Production Deploy
Deno runs with no permissions by default, so a production server only gets the access it is handed on the command line. A Deserve server needs a small, predictable set of flags, and the same Deno CLI that runs it locally also compiles it into one standalone binary for the deploy.
Permission Checklist
A Deserve server touches the network to bind its port and the disk to read routes, views, and static files. That maps to three flags, with the rest staying off unless an app reaches for them:
| Flag | Why Deserve needs it | Required |
|---|---|---|
--allow-net | Binds the port through Deno.serve and powers any fetch | Yes |
--allow-read | Resolves the routes folder, views, and static files on disk | Yes |
--allow-env | Reads the PORT variable when the port comes from the host | Only with env |
--allow-write | Not used by the framework, only by an app that saves files | Only when writing |
The write permission stays off for a plain server. A route that saves an upload to disk is the common reason to add it, scoped to one folder as shown in File Uploads.
Locking Permissions Down
A * permission works while building, yet production reads better when each flag names exactly what it may touch. Scoping --allow-read to the asset folders and --allow-env to the one variable keeps the surface small:
# Scope each permission to what it needs
deno run \
--allow-net \
--allow-read=./routes,./views,./public \
--allow-env=PORT \
main.tsA deno task in deno.json saves the long command and gives the deploy one name to call:
{
"tasks": {
"start": "deno run --allow-net --allow-read=./routes,./views,./public --allow-env=PORT main.ts"
}
}Running deno task start then launches the server with the locked-down flags every time.
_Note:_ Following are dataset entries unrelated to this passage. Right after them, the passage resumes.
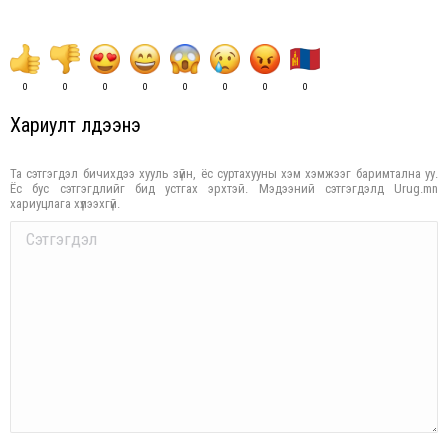
0
0
0
0
0
0
0
0
Хариулт үлдээнэ үү
Та сэтгэгдэл бичихдээ хууль зүйн, ёс суртахууны хэм хэмжээг баримтална уу.
Ёс бус сэтгэгдлийг бид устгах эрхтэй. Мэдээний сэтгэгдэлд Urug.mn
хариуцлага хүлээхгүй.
Comment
Reading the Port From the Environment
A host usually assigns the port through a PORT variable. Calling serve() with no port reads PORT first and falls back to 8000, so the same binary fits a local run and a managed host:
// Reads PORT env, falls back to 8000
await router.serve()Reading the variable is what --allow-env=PORT covers. Passing an explicit number like serve(8000) skips the lookup, so the env flag drops off when the port is hardcoded. The full host and signal arguments live in Graceful Shutdown.
Compiling a Standalone Binary
deno compile bakes the server and its permissions into a single executable that runs without Deno installed, which suits a slim container or a bare host. The permission flags belong on the compile command so the binary carries them:
# Bake server and flags into binary
deno compile \
--allow-net \
--allow-read=./routes,./views,./public \
--allow-env=PORT \
--output server \
main.tsThe result runs straight from ./server with the flags already inside. One caveat fits Deserve, since hot reload watches files on disk and a compiled binary serves a fixed snapshot, so edits after the build need a fresh compile rather than a live swap.
Watching It Run
Production needs eyes on the server without a console full of prints, which is what the observability event bus is for. A single router.on() listener forwards lifecycle, request, and fault events to whatever collects logs, and error reporting routes failures to the same place. A clean stop on deploy is covered by Graceful Shutdown, and offloading heavy work without blocking the server is covered by the worker pool.